## Action item
In the extracted text of every entry below, swap "La boutique" for "Le magasin" and leave everything else as it is. Omit the page images from your reply.

Page images and extracted text
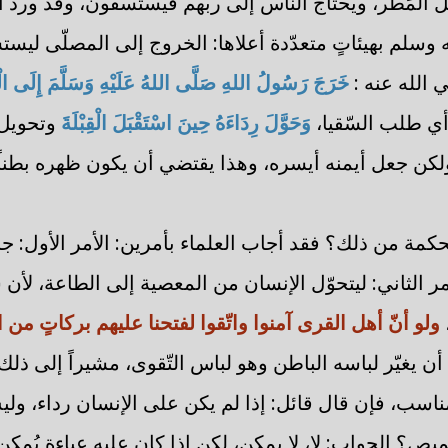
حل المَطَر، ويحتاج النّاس إلى ربّهم فيستسقون، وقد ورد
ه وسلم بهيئاتٍ متعدّدة أعلاها: الخروج إلى المصلّى ليس
 الله عنه :
خَرَجَ رَسُولُ اللهِ صَلَّى اللهُ عَلَيْهِ وَسَلَّمَ إِلَى ا
أي طلب السّقيا،
وَحَوَّلَ رِدَاءَهُ حِينَ اسْتَقْبَلَ الْقِبْلَةَ
وتحويل ا
لكن جعل أيمنه أيسره، وهذا يقتضي أن يكون ظهره بطناً و
حكمة من ذلك؟ فقد أجاب العلماء بأمرين: الأمر الأول: جا
مر الثاني: ليتحوّل الإنسان من المعصية إلى الطاعة، لأ
ولو أنّ أهل القرى آمنوا واتّقوا لفتحنا عليهم بركاتٍ من 
أن يغيّر لباسه الباطن وهو لباس التّقوى، مشيراً إلى ذلك 
مناسب، فإن قال قائل: إذا لم يكن على الإنسان رداء، ول
ميص؟ الجواب: لا، لا يمكن، لكن إذا كان عليه عباءة يُمكن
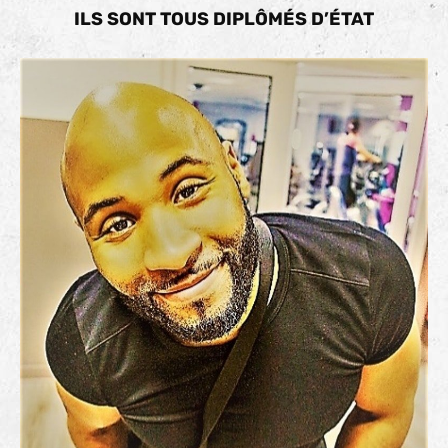
ILS SONT TOUS DIPLÔMÉS D’ÉTAT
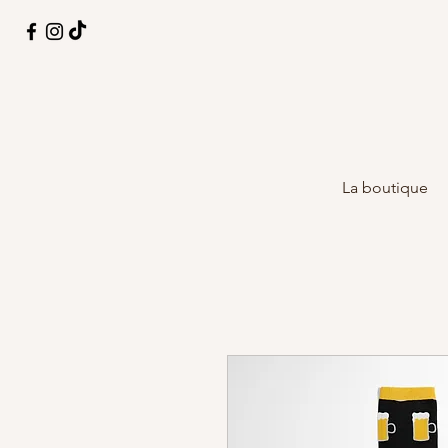
La boutique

## Response
حل المَطَر، ويحتاج النّاس إلى ربّهم فيستسقون، وقد ورد
ه وسلم بهيئاتٍ متعدّدة أعلاها: الخروج إلى المصلّى ليس
 الله عنه :
خَرَجَ رَسُولُ اللهِ صَلَّى اللهُ عَلَيْهِ وَسَلَّمَ إِلَى ا
أي طلب السّقيا،
وَحَوَّلَ رِدَاءَهُ حِينَ اسْتَقْبَلَ الْقِبْلَةَ
وتحويل ا
لكن جعل أيمنه أيسره، وهذا يقتضي أن يكون ظهره بطناً و
حكمة من ذلك؟ فقد أجاب العلماء بأمرين: الأمر الأول: جا
مر الثاني: ليتحوّل الإنسان من المعصية إلى الطاعة، لأ
ولو أنّ أهل القرى آمنوا واتّقوا لفتحنا عليهم بركاتٍ من 
أن يغيّر لباسه الباطن وهو لباس التّقوى، مشيراً إلى ذلك 
مناسب، فإن قال قائل: إذا لم يكن على الإنسان رداء، ول
ميص؟ الجواب: لا، لا يمكن، لكن إذا كان عليه عباءة يُمكن
ILS SONT TOUS DIPLÔMÉS D’ÉTAT
Le magasin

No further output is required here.